El Espíritu en las escrituras
El libro de los Hechos de los Apóstoles, que habla de los primeros pasos de la Iglesia por el mundo, narra la venida del Espíritu Santo sobre la comunidad de los primeros discípulos que estaban reunidos con María, la madre de Jesús, y las mujeres que también eran discípulas; recoge el discurso de Pedro a una multitud de gentes de diversos lugares que estaban en Jerusalén con motivo de Pentecostés; cuenta que los que lo oyeron se sintieron conmovidos y preguntaron qué tenían que hacer para formar parte del grupo de creyentes; también cuenta que Pedro les dijo que se bautizaran para recibir el Espíritu Santo; finalmente, da testimonio de que quienes se bautizaron “vivían todos unidos y lo tenían todo en común; vendían posesiones y bienes y los repartían entre todos según la necesidad de cada uno. A diario frecuentaban el templo en grupo, partían el pan en las casas y comían juntos alabando a Dios con alegría y de todo corazón” (Hch 2,42-47).

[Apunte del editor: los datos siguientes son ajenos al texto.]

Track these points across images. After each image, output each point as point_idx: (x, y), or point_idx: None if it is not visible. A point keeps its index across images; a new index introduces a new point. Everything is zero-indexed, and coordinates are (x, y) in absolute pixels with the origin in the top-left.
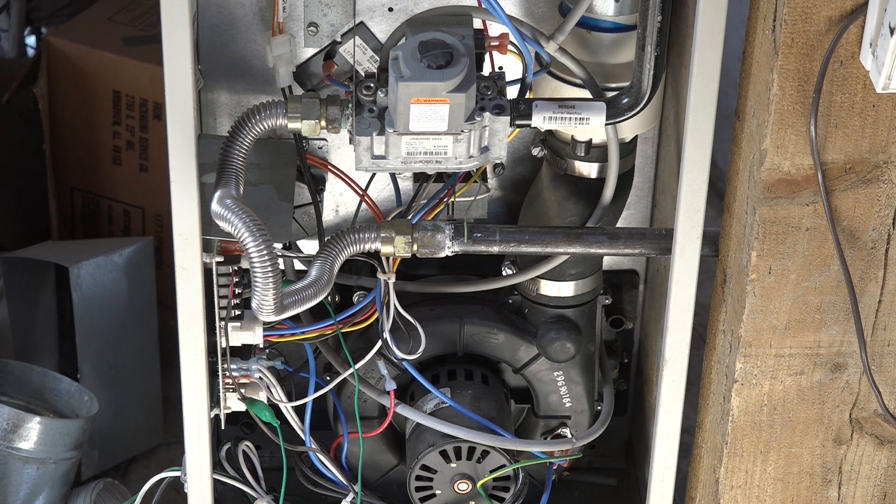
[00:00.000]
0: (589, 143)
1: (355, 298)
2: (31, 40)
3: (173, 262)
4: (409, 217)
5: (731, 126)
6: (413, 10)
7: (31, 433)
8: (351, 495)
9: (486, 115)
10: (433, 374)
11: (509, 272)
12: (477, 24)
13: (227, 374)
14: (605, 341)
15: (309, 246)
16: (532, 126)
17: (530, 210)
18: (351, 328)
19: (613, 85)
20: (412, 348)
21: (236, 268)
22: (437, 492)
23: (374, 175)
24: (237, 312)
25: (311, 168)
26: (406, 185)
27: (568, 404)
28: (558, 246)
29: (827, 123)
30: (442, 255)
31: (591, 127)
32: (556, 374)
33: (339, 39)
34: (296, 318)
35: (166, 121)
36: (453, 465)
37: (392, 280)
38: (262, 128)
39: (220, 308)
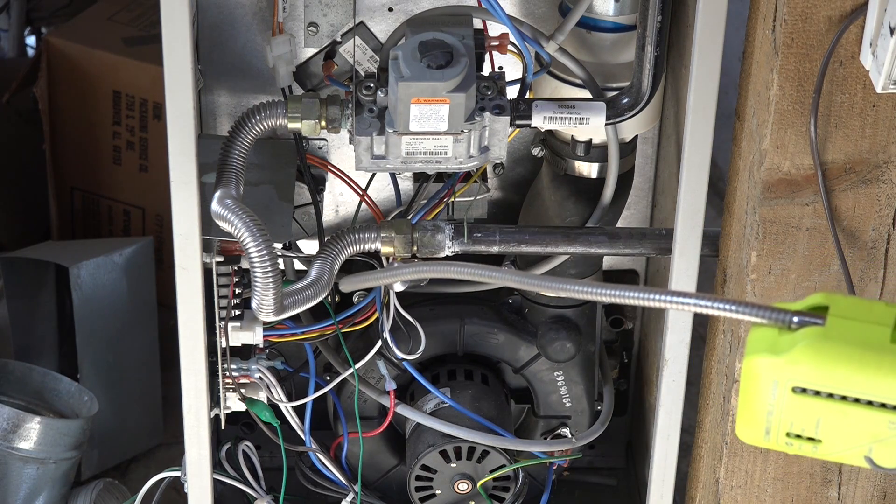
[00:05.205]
0: (589, 143)
1: (355, 298)
2: (31, 40)
3: (173, 262)
4: (409, 217)
5: (731, 126)
6: (413, 10)
7: (31, 433)
8: (351, 495)
9: (486, 115)
10: (433, 374)
11: None
12: (477, 24)
13: (227, 374)
14: (605, 341)
15: (309, 246)
16: (532, 126)
17: (530, 210)
18: (351, 328)
19: (613, 85)
20: (412, 348)
21: (236, 268)
22: (437, 492)
23: (374, 175)
24: (237, 312)
25: (311, 168)
26: (406, 185)
27: (568, 404)
28: (558, 246)
29: (827, 123)
30: (442, 255)
31: (591, 127)
32: (556, 374)
33: (339, 39)
34: (296, 318)
35: (166, 121)
36: (453, 465)
37: None
38: (262, 128)
39: (220, 308)
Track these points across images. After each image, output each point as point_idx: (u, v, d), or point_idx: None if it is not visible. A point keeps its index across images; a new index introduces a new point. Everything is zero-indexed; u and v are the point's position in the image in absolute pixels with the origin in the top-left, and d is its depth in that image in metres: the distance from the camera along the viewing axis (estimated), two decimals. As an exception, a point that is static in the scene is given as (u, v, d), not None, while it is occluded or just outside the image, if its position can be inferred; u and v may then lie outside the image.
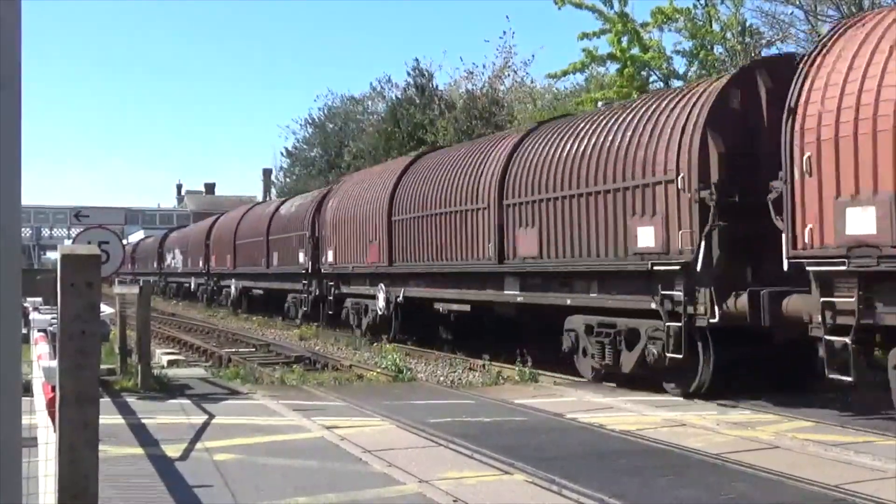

Y sí, creo en el Espíritu Santo que “enciende en los corazones de los fieles el fuego de su amor”. Creo que hoy, lo mismo que en el primer Pentecostés, el Espíritu Santo nos une como comunidad de bautizados y bautizadas con Dios y como hermanas y hermanos en el amor que fundamenta la solidaridad, el respeto, el servicio, la defensa de los excluidos y, sobre todo, las excluidas, la lucha por la justicia, la acogida a los desposeídos y los despreciados. Creo, también, que el Espíritu Santo nos moviliza para asumir y ejercer nuestra responsabilidad en la misión de la Iglesia, al mismo tiempo que anima y organiza la Iglesia para el servicio, para hacer presente en el mundo el reino de Dios, para dar testimonio del amor que transforma.